- **PASSAGE PRÉSENTÉ**:
-=-=-
Les Slaves apparaissent dans les chroniques aux Ve siècle et VIIe siècle lors des grandes migrations, lorsqu'ils pénètrent dans des territoires abandonnés par les tribus germaniques fuyant les Huns et leurs successeurs[37]. On les retrouve alors pillant un territoire s’étendant de la Bohême au Péloponnèse. Parvenus au Danube, les Slaves font irruption au sud du fleuve, atteignant l’Empire romain d'Orient. D’autres Slaves qui accompagnent souvent les raids des Avars, commencent à s'installer dans la péninsule[38]. À la différence des Avars, gouvernés par un pouvoir centralisé, les Slaves forment un ensemble hétéroclite de collectivités qui constituent peu à peu des sklavinies[N 3]. Vers 548, ils sont en Illyrie (en Carinthie, en Istrie et en Albanie), provoquant l’abandon du limes oriental. Dans les Balkans, des Slaves s’installent jusqu’au cœur de la Grèce dans le Péloponnèse. Ayant concentré ses efforts sur l’Italie et l’Afrique du Nord, Justinien n’avait plus les forces suffisantes pour défendre la frontière du Danube. Il eut beau construire un grand nombre de forteresses du Danube à la Thrace ainsi que le long du Mur d’Anastase et aux Thermopyles, les barbares passent à travers les mailles du filet, arrivant en 539-540 aux abords de Constantinople[39],[40]. Il fallut attendre 591 et la victoire de Maurice contre les Perses pour que l'empereur puisse se tourner contre les Avars et les Slaves. Il vint bien prêt d’y réussir en 592 avec la prise de Sigidium; en 602, les Slaves sont lourdement vaincus en Valachie[41]. Mais si la situation semble se stabiliser dans les Balkans grâce à une stratégie consistant à porter la guerre au-delà des frontières de l’empire sur le territoire des envahisseurs mêmes, l’empereur a surestimé ses forces et, notamment en 593, des mouvements de protestation s’élèvent au sein des troupes contre les ordres d'hiverner en territoire ennemi[42]. Les protestations tournent à la révolte lorsque l'empereur demande aux hommes de vivre sur le pays pour éviter d'avoir à les ravitailler. Un centurion du nom de Phocas (r. 602 - 610) est proclamé empereur par les troupes, entre dans Constantinople et élimine la famille de Maurice.
-=-=-
- **ENTRÉES RÉPERTORIÉES**:
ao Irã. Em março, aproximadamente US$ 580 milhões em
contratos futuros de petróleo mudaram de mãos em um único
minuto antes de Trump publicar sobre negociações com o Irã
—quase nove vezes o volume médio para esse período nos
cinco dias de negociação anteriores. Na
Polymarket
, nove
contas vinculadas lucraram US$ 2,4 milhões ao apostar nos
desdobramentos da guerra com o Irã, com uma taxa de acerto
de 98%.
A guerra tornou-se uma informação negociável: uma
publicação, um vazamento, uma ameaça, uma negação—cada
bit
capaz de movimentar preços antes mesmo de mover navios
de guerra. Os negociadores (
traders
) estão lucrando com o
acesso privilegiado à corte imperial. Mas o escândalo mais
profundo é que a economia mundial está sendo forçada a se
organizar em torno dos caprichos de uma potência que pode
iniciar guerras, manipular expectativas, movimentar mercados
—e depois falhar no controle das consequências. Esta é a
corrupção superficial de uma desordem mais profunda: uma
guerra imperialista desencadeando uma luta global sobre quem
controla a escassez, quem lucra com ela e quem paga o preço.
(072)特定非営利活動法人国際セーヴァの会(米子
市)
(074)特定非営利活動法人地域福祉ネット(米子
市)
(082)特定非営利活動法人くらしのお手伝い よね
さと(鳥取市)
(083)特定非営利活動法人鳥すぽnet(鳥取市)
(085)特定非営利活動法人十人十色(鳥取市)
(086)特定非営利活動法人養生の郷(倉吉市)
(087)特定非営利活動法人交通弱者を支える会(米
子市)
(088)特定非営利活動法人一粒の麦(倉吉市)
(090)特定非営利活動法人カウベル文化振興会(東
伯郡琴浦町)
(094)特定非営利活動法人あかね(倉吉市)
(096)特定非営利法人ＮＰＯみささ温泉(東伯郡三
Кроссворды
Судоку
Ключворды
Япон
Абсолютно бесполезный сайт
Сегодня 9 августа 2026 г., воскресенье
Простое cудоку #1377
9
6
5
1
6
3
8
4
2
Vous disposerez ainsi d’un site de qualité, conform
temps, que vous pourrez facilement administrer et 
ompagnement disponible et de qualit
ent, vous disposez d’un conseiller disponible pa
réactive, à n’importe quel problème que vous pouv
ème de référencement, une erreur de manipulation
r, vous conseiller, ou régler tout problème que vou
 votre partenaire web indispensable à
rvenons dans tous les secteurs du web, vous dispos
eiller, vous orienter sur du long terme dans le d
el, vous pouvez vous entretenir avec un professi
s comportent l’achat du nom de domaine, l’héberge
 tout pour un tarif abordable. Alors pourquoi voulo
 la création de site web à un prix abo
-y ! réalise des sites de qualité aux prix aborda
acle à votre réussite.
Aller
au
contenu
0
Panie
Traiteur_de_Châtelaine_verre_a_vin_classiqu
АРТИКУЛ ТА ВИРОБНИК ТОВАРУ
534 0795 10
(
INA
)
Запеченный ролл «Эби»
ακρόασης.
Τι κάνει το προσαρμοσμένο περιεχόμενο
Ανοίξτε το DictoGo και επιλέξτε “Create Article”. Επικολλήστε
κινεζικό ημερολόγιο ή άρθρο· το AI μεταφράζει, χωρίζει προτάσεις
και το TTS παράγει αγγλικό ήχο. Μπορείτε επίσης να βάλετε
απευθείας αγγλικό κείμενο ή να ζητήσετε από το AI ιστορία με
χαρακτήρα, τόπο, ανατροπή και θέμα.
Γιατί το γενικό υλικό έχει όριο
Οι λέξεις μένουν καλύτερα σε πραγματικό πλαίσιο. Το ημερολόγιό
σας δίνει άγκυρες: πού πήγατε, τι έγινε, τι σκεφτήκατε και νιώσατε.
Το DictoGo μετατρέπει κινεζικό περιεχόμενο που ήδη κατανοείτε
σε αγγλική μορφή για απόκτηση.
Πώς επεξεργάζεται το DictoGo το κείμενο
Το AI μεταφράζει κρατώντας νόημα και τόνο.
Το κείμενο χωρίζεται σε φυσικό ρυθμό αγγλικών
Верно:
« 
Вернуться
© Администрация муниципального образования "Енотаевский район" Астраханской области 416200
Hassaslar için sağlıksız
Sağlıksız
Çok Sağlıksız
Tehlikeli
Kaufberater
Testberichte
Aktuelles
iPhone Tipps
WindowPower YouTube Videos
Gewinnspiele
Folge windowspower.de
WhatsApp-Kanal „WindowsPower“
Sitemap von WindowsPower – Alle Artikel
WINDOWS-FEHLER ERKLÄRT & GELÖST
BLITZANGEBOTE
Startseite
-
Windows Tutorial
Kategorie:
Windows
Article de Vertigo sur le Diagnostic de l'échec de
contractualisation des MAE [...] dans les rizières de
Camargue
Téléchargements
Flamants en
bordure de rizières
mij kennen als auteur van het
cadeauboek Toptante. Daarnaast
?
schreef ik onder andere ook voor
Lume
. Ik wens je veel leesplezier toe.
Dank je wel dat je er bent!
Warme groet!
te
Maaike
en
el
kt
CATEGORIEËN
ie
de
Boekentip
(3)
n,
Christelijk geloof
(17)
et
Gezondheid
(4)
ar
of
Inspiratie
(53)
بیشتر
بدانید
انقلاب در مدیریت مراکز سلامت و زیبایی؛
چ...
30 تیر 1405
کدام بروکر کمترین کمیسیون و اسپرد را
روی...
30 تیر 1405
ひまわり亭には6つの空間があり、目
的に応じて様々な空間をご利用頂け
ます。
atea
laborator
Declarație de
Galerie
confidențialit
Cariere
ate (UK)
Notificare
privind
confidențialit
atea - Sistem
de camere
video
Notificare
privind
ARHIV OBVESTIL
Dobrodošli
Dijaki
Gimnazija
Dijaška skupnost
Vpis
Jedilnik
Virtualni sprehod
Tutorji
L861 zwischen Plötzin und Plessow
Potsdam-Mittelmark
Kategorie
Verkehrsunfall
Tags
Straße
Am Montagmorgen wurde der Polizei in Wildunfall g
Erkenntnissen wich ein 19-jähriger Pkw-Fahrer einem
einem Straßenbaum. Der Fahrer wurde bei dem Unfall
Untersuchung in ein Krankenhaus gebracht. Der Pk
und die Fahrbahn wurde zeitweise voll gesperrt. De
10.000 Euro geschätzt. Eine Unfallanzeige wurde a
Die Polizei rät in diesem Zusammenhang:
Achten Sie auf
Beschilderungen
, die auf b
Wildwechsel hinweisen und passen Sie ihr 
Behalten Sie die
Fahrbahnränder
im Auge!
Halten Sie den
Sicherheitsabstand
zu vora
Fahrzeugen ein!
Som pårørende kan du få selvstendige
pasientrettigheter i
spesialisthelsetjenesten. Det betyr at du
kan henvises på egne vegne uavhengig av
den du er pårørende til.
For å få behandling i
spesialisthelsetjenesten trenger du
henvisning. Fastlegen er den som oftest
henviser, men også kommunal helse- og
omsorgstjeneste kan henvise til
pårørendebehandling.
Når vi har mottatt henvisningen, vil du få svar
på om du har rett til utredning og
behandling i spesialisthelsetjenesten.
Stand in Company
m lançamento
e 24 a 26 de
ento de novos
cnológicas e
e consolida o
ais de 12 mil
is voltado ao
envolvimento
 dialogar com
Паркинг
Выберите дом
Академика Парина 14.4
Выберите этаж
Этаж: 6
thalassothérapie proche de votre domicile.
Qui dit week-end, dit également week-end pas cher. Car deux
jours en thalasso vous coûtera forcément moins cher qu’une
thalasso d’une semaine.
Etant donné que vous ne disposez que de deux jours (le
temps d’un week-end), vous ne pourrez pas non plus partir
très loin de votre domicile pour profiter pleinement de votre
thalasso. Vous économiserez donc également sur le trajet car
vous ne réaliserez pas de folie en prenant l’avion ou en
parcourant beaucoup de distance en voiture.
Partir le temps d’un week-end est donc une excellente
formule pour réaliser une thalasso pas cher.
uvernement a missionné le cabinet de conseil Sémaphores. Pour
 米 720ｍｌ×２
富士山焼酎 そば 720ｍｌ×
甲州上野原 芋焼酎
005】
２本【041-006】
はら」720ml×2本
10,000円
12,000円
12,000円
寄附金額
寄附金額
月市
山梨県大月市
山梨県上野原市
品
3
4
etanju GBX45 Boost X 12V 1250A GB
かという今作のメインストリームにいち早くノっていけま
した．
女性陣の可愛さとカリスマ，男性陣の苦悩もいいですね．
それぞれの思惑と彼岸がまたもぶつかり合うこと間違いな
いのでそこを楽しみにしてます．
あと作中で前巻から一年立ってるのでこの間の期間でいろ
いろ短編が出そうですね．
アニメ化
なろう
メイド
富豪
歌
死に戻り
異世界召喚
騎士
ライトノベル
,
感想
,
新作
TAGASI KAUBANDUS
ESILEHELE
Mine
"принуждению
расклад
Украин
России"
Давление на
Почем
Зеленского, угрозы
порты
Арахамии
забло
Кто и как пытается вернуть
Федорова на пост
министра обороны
-=-=-
- **CONSIGNE ÉCRITE 1**:
Recopiez mot pour mot les enregistrements, de leur première ligne jusqu'à la ligne contenant « capaz de movimentar », ces deux bornes comprises.
- **CONSIGNE ÉCRITE 2**:
Prolongez le passage sur l'arrivée des Slaves dans l'Empire romain d'Orient à partir de sa dernière phrase.
Le passage et les enregistrements n'ont aucun lien entre eux.

- **ESPACE DE RÉPONSE 1**:
ao Irã. Em março, aproximadamente US$ 580 milhões em
contratos futuros de petróleo mudaram de mãos em um único
minuto antes de Trump publicar sobre negociações com o Irã
—quase nove vezes o volume médio para esse período nos
cinco dias de negociação anteriores. Na
Polymarket
, nove
contas vinculadas lucraram US$ 2,4 milhões ao apostar nos
desdobramentos da guerra com o Irã, com uma taxa de acerto
de 98%.
A guerra tornou-se uma informação negociável: uma
publicação, um vazamento, uma ameaça, uma negação—cada
bit
capaz de movimentar preços antes mesmo de mover navios

- **ESPACE DE RÉPONSE 2**:
Les Bulgares, ou plus exactement les Proto-Bulgares, apparaissent pour leur part en 480 dans la zone comprise entre la mer Caspienne et le Danube en tant qu'alliés de l'empereur byzantin Zénon qui combattait les Goths, et comme auxiliaires des Avars qui avançaient vers la mer Noire en soumettant les peuples vivant au nord de cette mer, notamment les populations slaves nouvellement arrivées. Originaires d’une région s’étendant entre l’Oural et la Volga, ils constituaient un mélange de différentes ethnies. À la différence des Slaves, les Proto-Bulgares jouissaient non seulement d’une réputation militaire enviable, mais aussi d’un grand sens de la cohésion politique et de l’organisation. Si les Proto-Bulgares conquirent facilement les populations slaves, ils s’acculturèrent rapidement à celles-ci[43]. En 680, leur chef Asparuch conduisit son armée au-delà du Danube et installa sa capitale à Pliska (aujourd’hui Preslav) à 300 km de Constantinople. L’année suivante, Constantin IV (r. 668-685) signa avec lui un traité de paix reconnaissant l'autorité des Proto-Bulgares sur l’ancienne province de Mésie[44]. En quelques années, cette nouvelle Bulgarie indépendante, qui contrôlait les sklavinies slaves auparavant partie de l’empire, sera perçue comme une menace permanente par les Byzantins et les deux empires demeureront en concurrence jusqu’à leur chute respective aux mains des Ottomans[45].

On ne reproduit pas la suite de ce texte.